Date: Nov 9, 2011 11:58 AM Author: Craig Feinstein Subject: an interesting observation about Natural Proofs Unless it is an axiom that P!=NP, any proof of P!=NP has to be

essentially be of the form:

f solves SAT -> f in C

f in C -> f cannot be computed in polynomial time.

Therefore, f solves SAT -> f cannot be computed in polynomial time.

The Razborov-Rudich paper on "Natural Proofs" essentially shows that

if (1) C is a property that is common (Largeness) and (2) it is easy

to check whether a function f has property C (Constructivity or Low

Complexity), then the above proof cannot be valid unless "pigs can

fly".

Suppose C is an uncommon property, so (1) is broken. In the most

extreme case, C=the class of functions which solve SAT. Then the above

proof would be of the form:

f solves SAT -> f solves SAT

f solves SAT -> f cannot be computed in polynomial time.

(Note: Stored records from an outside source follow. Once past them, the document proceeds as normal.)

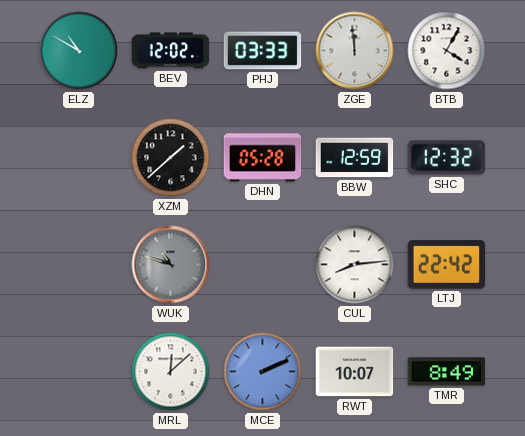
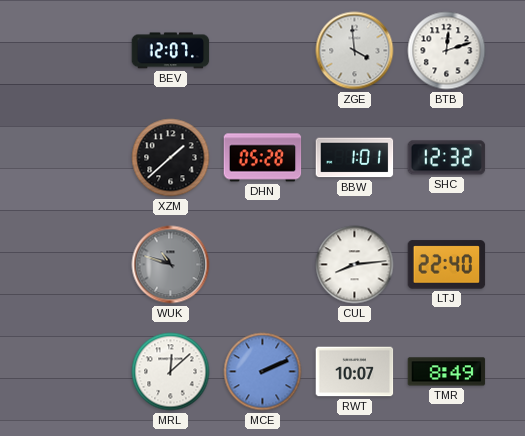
ELZ: 10:50 -> none
BEV: 12:02 -> 12:07
PHJ: 03:33 -> none
ZGE: 11:59 -> 3:59
BTB: 4:05 -> 12:12
BBW: 12:59 -> 1:01
LTJ: 22:42 -> 22:40
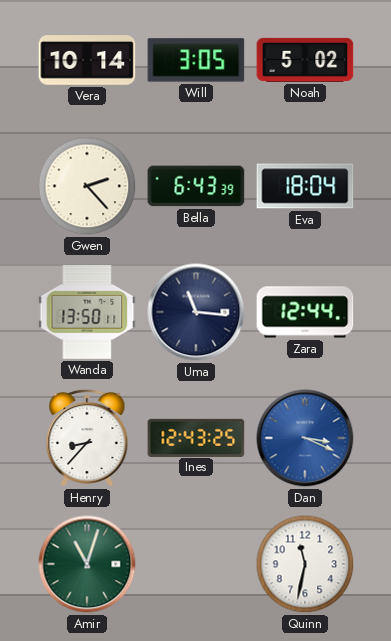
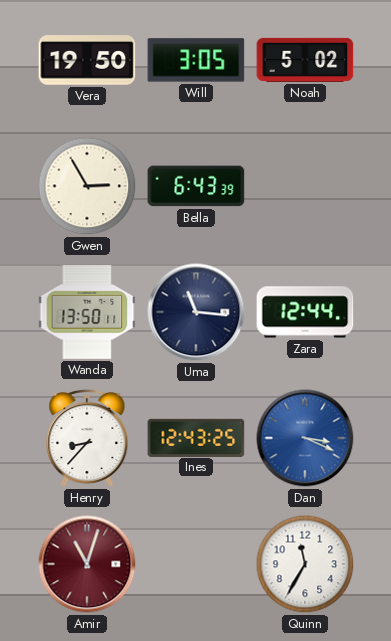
Vera: 10:14 -> 19:50
Gwen: 2:23 -> 2:55
Eva: 18:04 -> none
Amir dial: green -> burgundy
Quinn: 11:32 -> 11:35
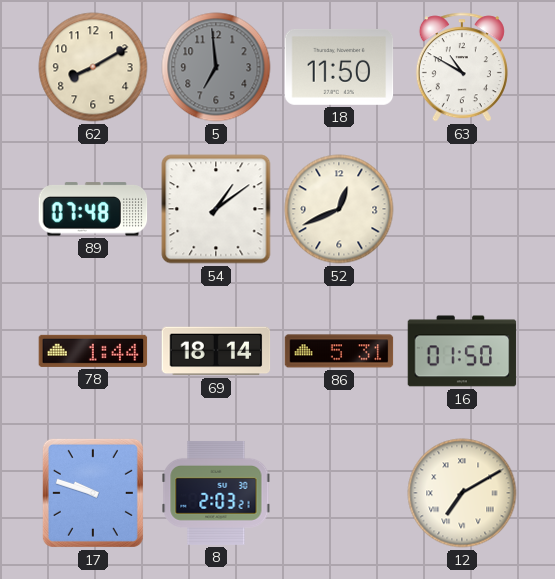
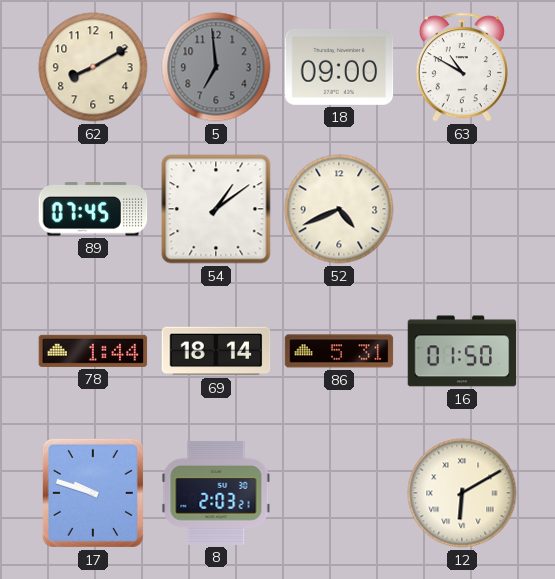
18: 11:50 -> 09:00
89: 07:48 -> 07:45
52: 12:41 -> 4:41
12: 7:10 -> 6:10
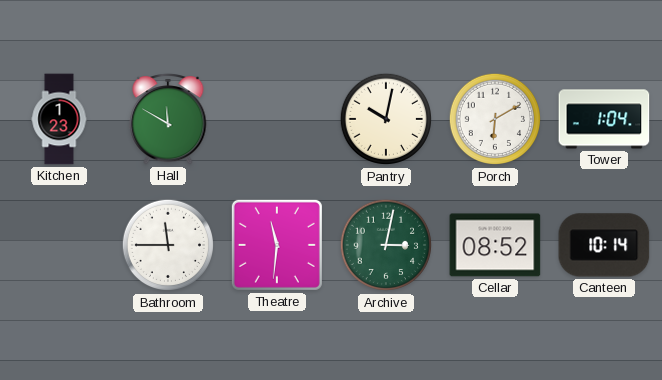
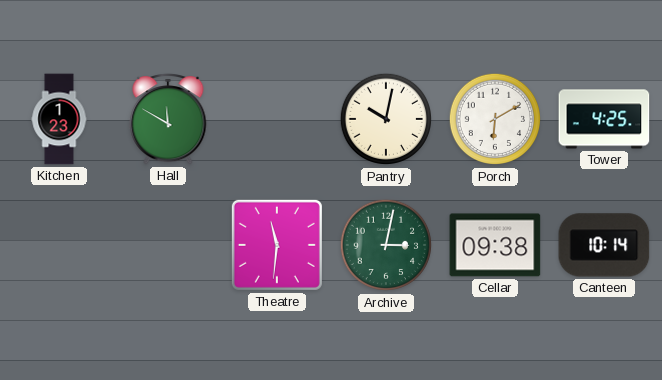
Tower: 1:04 -> 4:25
Bathroom: 11:45 -> none
Cellar: 08:52 -> 09:38
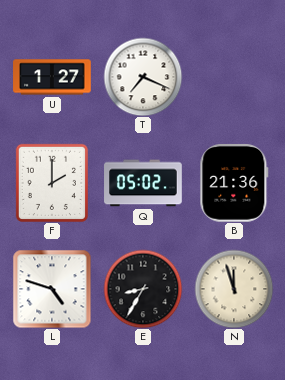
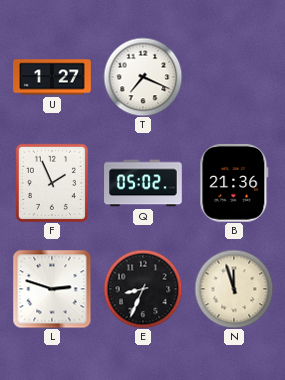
F: 2:00 -> 1:56
L: 4:48 -> 2:48
E: 8:35 -> 8:34
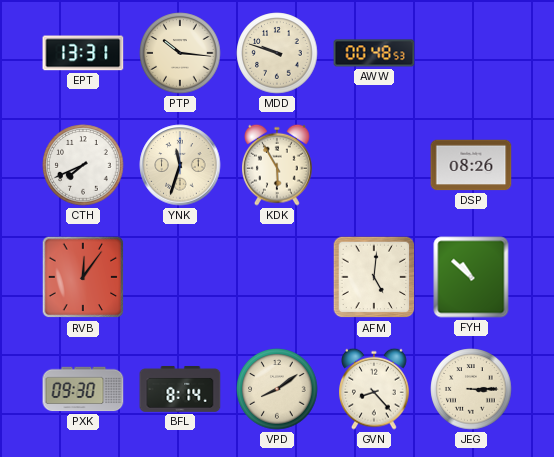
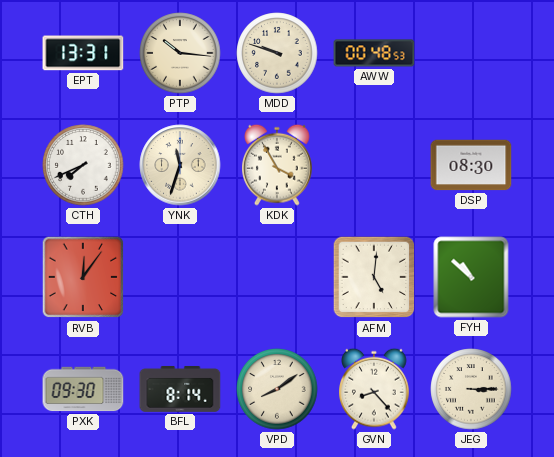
KDK: 5:55 -> 3:55
DSP: 08:26 -> 08:30
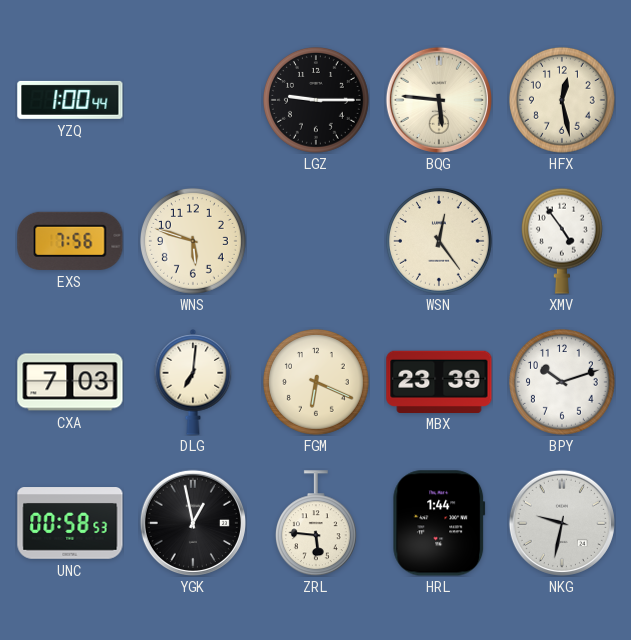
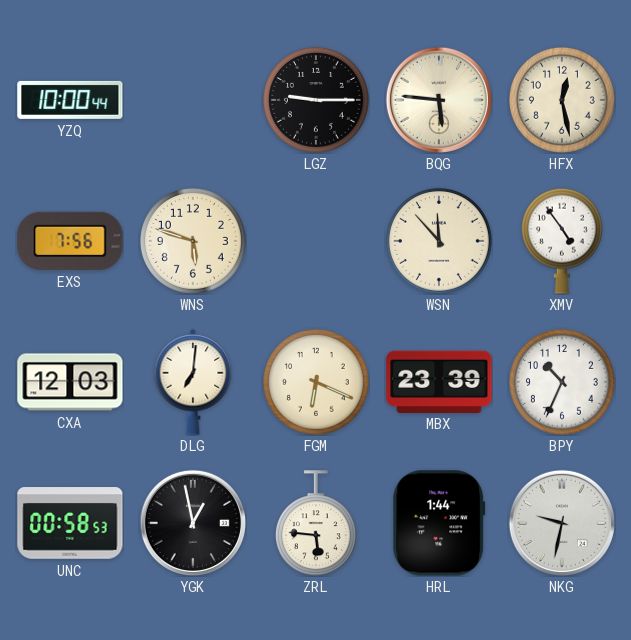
YZQ: 1:00 -> 10:00
WSN: 12:24 -> 11:53
CXA: 7:03 -> 12:03
BPY: 10:12 -> 10:34
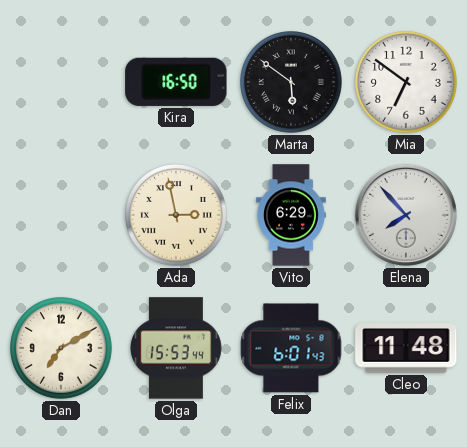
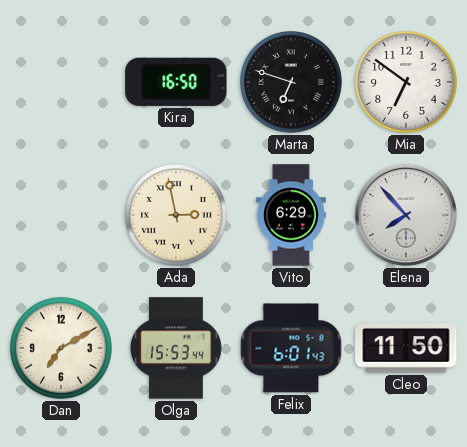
Marta: 5:51 -> 6:48
Cleo: 11:48 -> 11:50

Therefore, f solves SAT -> f cannot be computed in polynomial time.

So this proof would be of the form "P!=NP because P!=NP".

Now, suppose it is difficult to check whether a function f has

property C, so (2) is broken. In the most extreme case, C = the class

of functions f that cannot be computed in polynomial-time. Then the

above proof would be of the form:

f solves SAT -> f cannot be computed in polynomial time

f cannot be computed in polynomial time -> f cannot be computed in

polynomial time.

Therefore, f solves SAT -> f cannot be computed in polynomial time.

So this proof would be of the form "P!=NP because P!=NP".

So we see that breaking one of the two conditions for a natural proof,

largeness or constructivity, leads one in the direction of a proof of

the flavor "P!=NP because P!=NP". And the two conditions, largeness

and constructivity, are "natural" because they lead a proof away from

a proof of the flavor "P!=NP because P!=NP". From this observation, we

can conclude that a proof that P!=NP cannot involve deep mathematics,

since deep mathematics is "natural", at least "natural" to

mathematicians. For example, here is one such proof:

SUBSET-SUM (where the target integer is zero) is equivalent to the

problem of determining whether the set of subset-sums of {s1,...,sk}

and the set of subset-sums of {-s_{k+1},...,-s_n} intersect

nontrivially. There are 2^k members of the set of subset-sums of

{s1,...,sk} and 2^{n-k} members of the set of subset-sums of {-s_{k

+1},...,-s_n}, and it is impossible to simplify the problem further.

Hence, since the combined size of the sets that the SUBSET-SUM problem

is about is 2^k+2^{n-k}, for k in {1,...,n}, we can get a lower bound

for the worst-case running-time of an algorithm that solves SUBSET-SUM

by minimizing 2^k+2^{n-k}, s.t. k in {1,...,n}. We get 2^{n/2}, so

Omega(2^{n/2}) is an exponential lower bound for algorithms which

solve SUBSET-SUM.

This is an example of a "supernatural proof". It is not natural,

because in this case, C=the set of functions that cannot be computed

in o(2^{n/2}) time, so it violates the constructivity property above.

And it also does not involve deep mathematics. This supernatural proof

is almost of the form "P!=NP because P!=NP", but not quite or else it

would be a circular argument.

I believe that the reason why the P vs NP problem has been considered

so difficult is because of human psychology. Most people either want

there to be some deep reason why P!=NP (some almost magic secret using

some deep mathematics like the proof of FLT had) or they refuse to

believe that P!=NP. They don't want to accept that there is no deep

reason why P!=NP. It essentially just is.